The Department of Education has established an implementation group to consider the recommendations of the report.
The chief executive of the National Council for Special Education, Teresa Griffin, said we need a flexible approach in our school system to support all students’ needs.
“We need a flexible and responsive educational system which can draw on, and use, a range of evidence-informed interventions in line with each individual student’s needs,” said Ms Griffin.
Education Minister Richard Bruton acknowledged how children with autism are much better supported nowadays but noted the report’s key recommendations to further improve the system.
“The report also considers that there is room for improvement and sets out 11 key recommendations designed to improve the current system. Each key recommendation suggests actions to bring these improvements about,” he said.
The founder and CEO of autism charity AsIAm.ie, Adam Harris, also welcomed the report but said it was crucial a “whole school” approach was cultivated to support all students’ needs.

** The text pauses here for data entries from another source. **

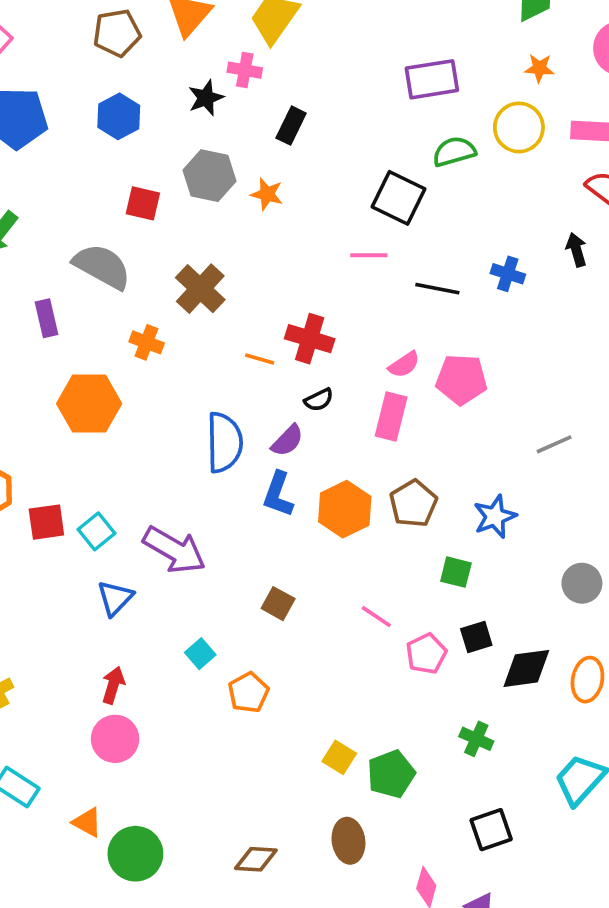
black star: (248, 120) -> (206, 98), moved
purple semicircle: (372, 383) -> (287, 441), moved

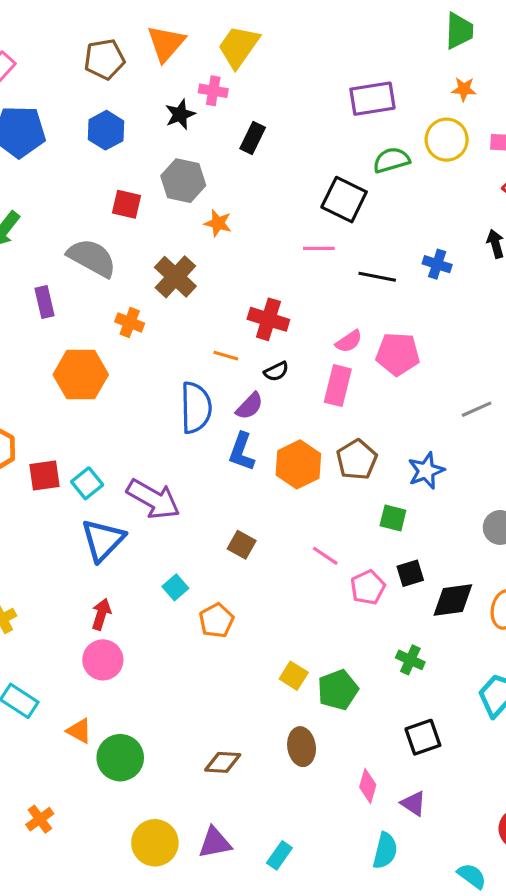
orange star: (267, 194) -> (218, 223), moved
orange line: (260, 359) -> (226, 356), moved
blue triangle: (115, 598) -> (103, 540), size x1.4

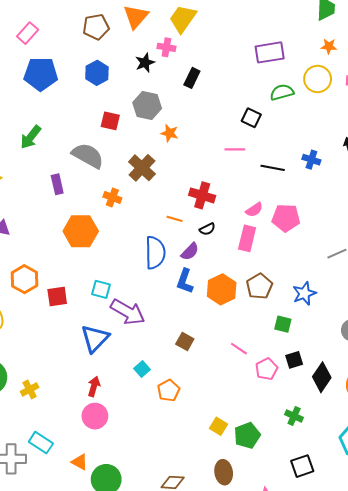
black square: (344, 200) -> (251, 118), size x0.7
cyan square: (87, 483) -> (101, 289), moved, turned -36
black diamond: (453, 600) -> (322, 377), turned -48

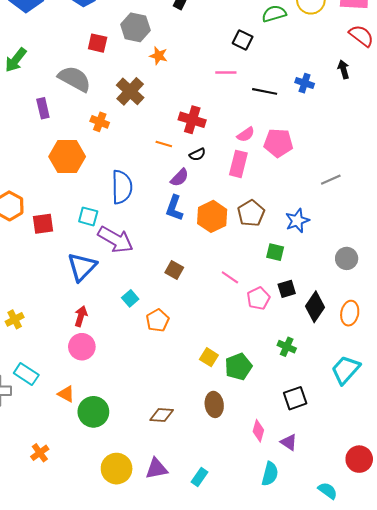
blue semicircle: (155, 253) -> (122, 187), moved

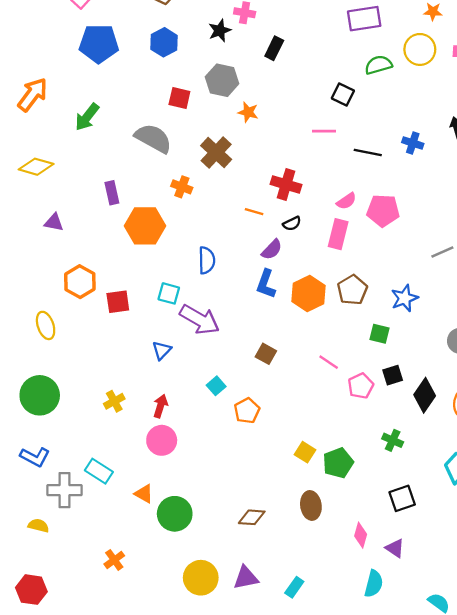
purple rectangle: (43, 108) -> (112, 193), moved
blue semicircle: (122, 187) -> (207, 260), size x0.7
blue triangle: (82, 267) -> (162, 350), size x0.6
yellow cross: (15, 319) -> (114, 401), moved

“It’s welcomed that we now have a policy document on autism, but we need a whole school approach and training is essential,” he told the Irish Examiner.
“In terms of the recommendations, it’s now what can be done to make these a reality. It’s up to teachers and boards of management in schools to implement some of them, but inclusion should never be optional.
“Inclusion is about having a whole school approach, schools must engage with these recommendations.
“We need to ensure that teachers in special classes are suitably trained.”